El ejecutivo de Google. No importa que Google y Facebook sean
enemigos. El imaginario occidental necesitaba esa escena. Como necesitaba la
foto trucada del egipcio con la caja de cartón donde estaba escrito Facebook en letras árabes y caracteres
latinos. Era la revolución de las redes sociales. Con un teléfono inteligente
en lugar de un fusil (aunque en las siguientes, en Libia, por ejemplo, habría
de ambos). Smart phones. ¿Los
amplificadores del vacío podían ser también un arma democrática? El areópago
griego parecía reencarnar en Tahir. Todos somos griegos, decía Percy Shelley en
el siglo XIX. La performance de la militancia tecnológica puede ponerle al
comienzo un signo de numeral y transformar esa frase en hashtag, etiqueta para unir todas las conversaciones solitarias, y
al unirlas tomar la primavera árabe, o la defensa de los leones africanos
contra los dentistas de safari, y volverlas causa del día o la semana. El trending topic. La tendencia.
Teherán
La primavera árabe –exceptuando la excepción tunecina– tuvo
su amarga cuota de desilusión. Pero Occidente todavía tenía a Irán. Jon Lee
Anderson, aunque no habla de Gramsci ni de hegemonía, sino de periodismo, pone
ese ejemplo como la cara y contracara de la potencialidad de esas maneras de
saltearse, en unos cuantos clics, años de acumulación de fuerzas y toma de
casamatas.
Los iraníes vieron que las redes sociales eran un
maravilloso canal para dejar de pensar en el control estatal de los medios de
comunicación y convocarse por sí mismos. Pero también lo entendieron los
cuerpos represivos. Así que monitorearon las redes y los propios manifestantes
les dijeron no sólo la hora y el lugar, sino también por qué ruta irían desde
tal o cual barrio.
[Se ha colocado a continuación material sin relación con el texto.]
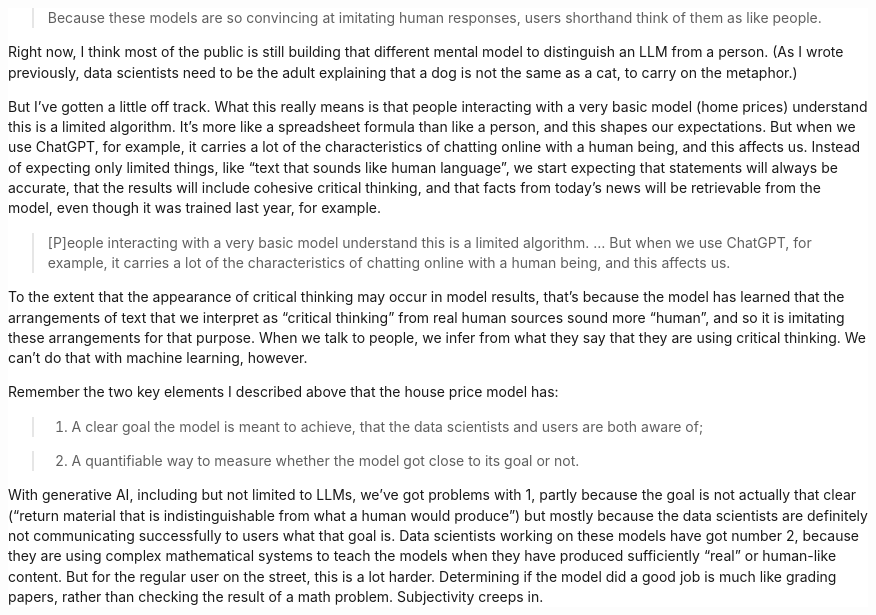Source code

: 


> 
>  Because these models are so convincing at imitating human responses, users shorthand think of them as like people.
> 



 Right now, I think most of the public is still building that different mental model to distinguish an LLM from a person. (As I wrote previously, data scientists need to be the adult explaining that a dog is not the same as a cat, to carry on the metaphor.)




 But I’ve gotten a little off track. What this really means is that people interacting with a very basic model (home prices) understand this is a limited algorithm. It’s more like a spreadsheet formula than like a person, and this shapes our expectations. But when we use ChatGPT, for example, it carries a lot of the characteristics of chatting online with a human being, and this affects us. Instead of expecting only limited things, like “text that sounds like human language”, we start expecting that statements will always be accurate, that the results will include cohesive critical thinking, and that facts from today’s news will be retrievable from the model, even though it was trained last year, for example.




> 
>  [P]eople interacting with a very basic model understand this is a limited algorithm. … But when we use ChatGPT, for example, it carries a lot of the characteristics of chatting online with a human being, and this affects us.
> 



 To the extent that the appearance of critical thinking may occur in model results, that’s because the model has learned that the arrangements of text that we interpret as “critical thinking” from real human sources sound more “human”, and so it is imitating these arrangements for that purpose. When we talk to people, we infer from what they say that they are using critical thinking. We can’t do that with machine learning, however.




 Remember the two key elements I described above that the house price model has:




> 
>  1. A clear goal the model is meant to achieve, that the data scientists and users are both aware of;
> 



> 
>  2. A quantifiable way to measure whether the model got close to its goal or not.
> 



 With generative AI, including but not limited to LLMs, we’ve got problems with 1, partly because the goal is not actually that clear (“return material that is indistinguishable from what a human would produce”) but mostly because the data scientists are definitely not communicating successfully to users what that goal is. Data scientists working on these models have got number 2, because they are using complex mathematical systems to teach the models when they have produced sufficiently “real” or human-like content. But for the regular user on the street, this is a lot harder. Determining if the model did a good job is much like grading papers, rather than checking the result of a math problem. Subjectivity creeps in.
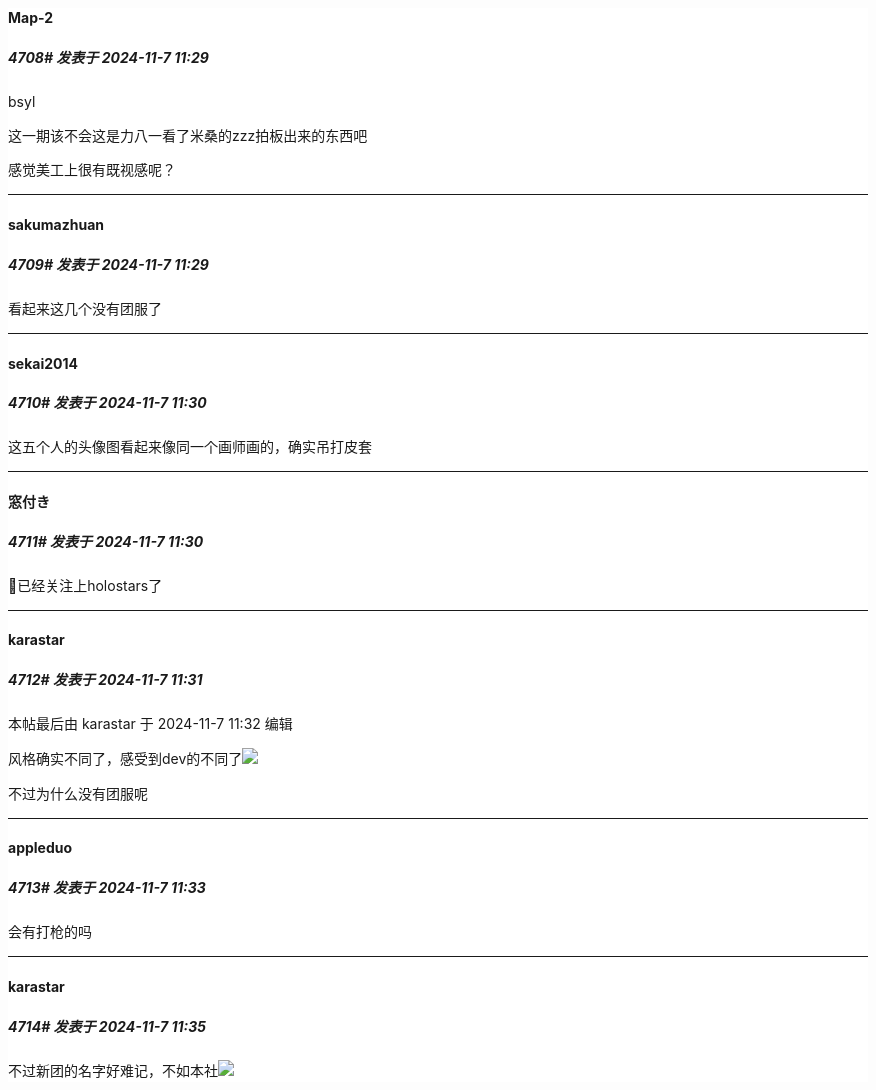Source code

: ####  Map-2  
##### 4708#       发表于 2024-11-7 11:29

bsyl

这一期该不会这是力八一看了米桑的zzz拍板出来的东西吧

感觉美工上很有既视感呢？

*****

####  sakumazhuan  
##### 4709#       发表于 2024-11-7 11:29

看起来这几个没有团服了

*****

####  sekai2014  
##### 4710#       发表于 2024-11-7 11:30

这五个人的头像图看起来像同一个画师画的，确实吊打皮套

*****

####  窓付き  
##### 4711#       发表于 2024-11-7 11:30

🐴已经关注上holostars了


*****

####  karastar  
##### 4712#       发表于 2024-11-7 11:31

 本帖最后由 karastar 于 2024-11-7 11:32 编辑 

风格确实不同了，感受到dev的不同了<img src="https://static.saraba1st.com/image/smiley/face2017/009.gif" referrerpolicy="no-referrer">

不过为什么没有团服呢

*****

####  appleduo  
##### 4713#       发表于 2024-11-7 11:33

会有打枪的吗

*****

####  karastar  
##### 4714#       发表于 2024-11-7 11:35

不过新团的名字好难记，不如本社<img src="https://static.saraba1st.com/image/smiley/face2017/009.gif" referrerpolicy="no-referrer">
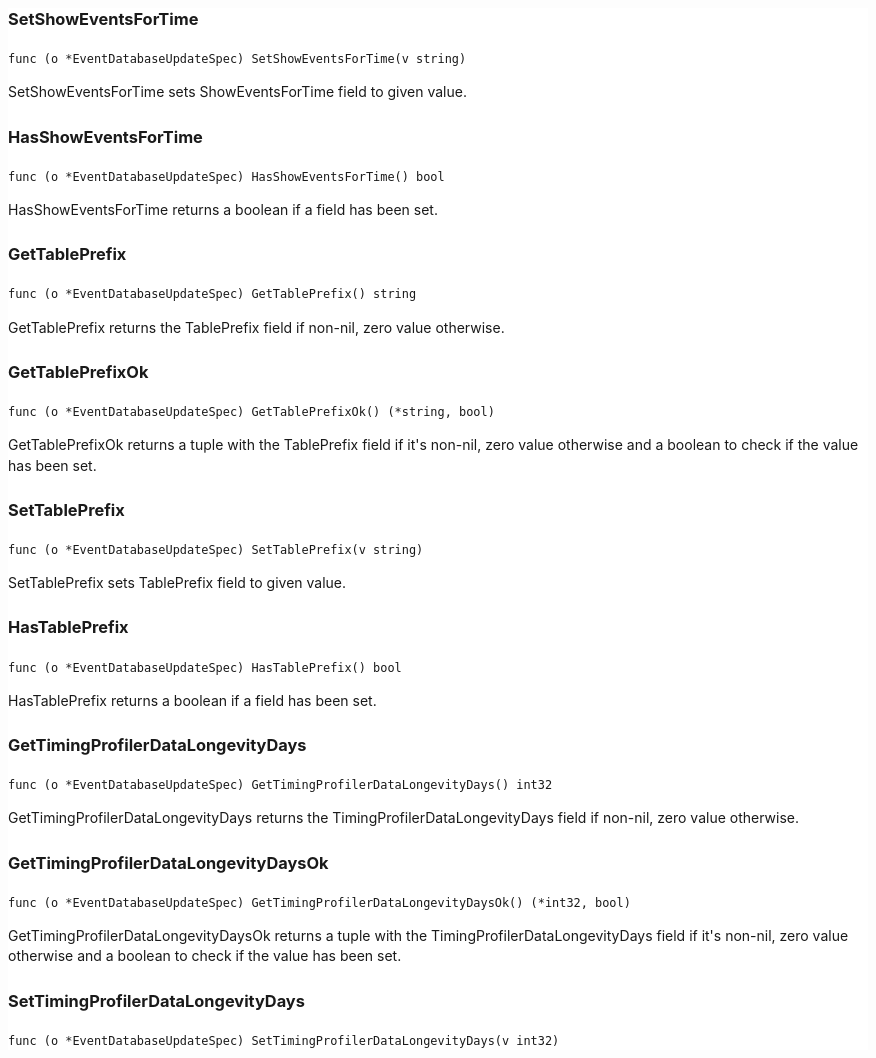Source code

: ### SetShowEventsForTime

`func (o *EventDatabaseUpdateSpec) SetShowEventsForTime(v string)`

SetShowEventsForTime sets ShowEventsForTime field to given value.

### HasShowEventsForTime

`func (o *EventDatabaseUpdateSpec) HasShowEventsForTime() bool`

HasShowEventsForTime returns a boolean if a field has been set.

### GetTablePrefix

`func (o *EventDatabaseUpdateSpec) GetTablePrefix() string`

GetTablePrefix returns the TablePrefix field if non-nil, zero value otherwise.

### GetTablePrefixOk

`func (o *EventDatabaseUpdateSpec) GetTablePrefixOk() (*string, bool)`

GetTablePrefixOk returns a tuple with the TablePrefix field if it's non-nil, zero value otherwise
and a boolean to check if the value has been set.

### SetTablePrefix

`func (o *EventDatabaseUpdateSpec) SetTablePrefix(v string)`

SetTablePrefix sets TablePrefix field to given value.

### HasTablePrefix

`func (o *EventDatabaseUpdateSpec) HasTablePrefix() bool`

HasTablePrefix returns a boolean if a field has been set.

### GetTimingProfilerDataLongevityDays

`func (o *EventDatabaseUpdateSpec) GetTimingProfilerDataLongevityDays() int32`

GetTimingProfilerDataLongevityDays returns the TimingProfilerDataLongevityDays field if non-nil, zero value otherwise.

### GetTimingProfilerDataLongevityDaysOk

`func (o *EventDatabaseUpdateSpec) GetTimingProfilerDataLongevityDaysOk() (*int32, bool)`

GetTimingProfilerDataLongevityDaysOk returns a tuple with the TimingProfilerDataLongevityDays field if it's non-nil, zero value otherwise
and a boolean to check if the value has been set.

### SetTimingProfilerDataLongevityDays

`func (o *EventDatabaseUpdateSpec) SetTimingProfilerDataLongevityDays(v int32)`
Y los esperaron. Hubo algunos muertos. Otros fueron
encarcelados. Se pasó de la opacidad total –cuenta Anderson– a una inusual
apertura informativa para reconocer, de parte de las autoridades, que sí, había
habido abusos en las comisarías, que sí, tal o cual joven había sido violado en
la celda. Los manifestantes, indignados, twitearon
y reprodujeron esas informaciones. Las autoridades contaban con eso. En una
semana los mismos manifestantes, desde sus redes sociales, habían sido el canal
para propagar el miedo que los servicios de seguridad quisieron propagar.
No eran eslabones de una cadena que la adversidad podría
galvanizar. Eran frágiles hilos de una tela de araña que ni siquiera adhería
bien. Y sin embargo por debajo, lejos de las pantallas, y tal vez ayudada por
los smart phones pero no sólo con los
smart phones, ha de estarse
construyendo la lenta contrahegemonía cultural iraní.
Estarán sus casamatas y sus intelectuales orgánicos. Algunos
del tipo tradicional que conoció Gramsci y por lo tanto pudo conceptualizar.
Otros serán twiteros a sueldo (¿quién
paga las cuentas de Yoani Sánchez, la twitera
cubana?) o entusiastas perfiles de Facebook (¿son espontáneos todos los cíberK en Argentina?). Nuevos exponentes
de una vieja capa, intermediadora, entre el ciudadano y el mensaje. También en
ese terreno se juega la gramsciana guerra de posiciones. Pero no solamente.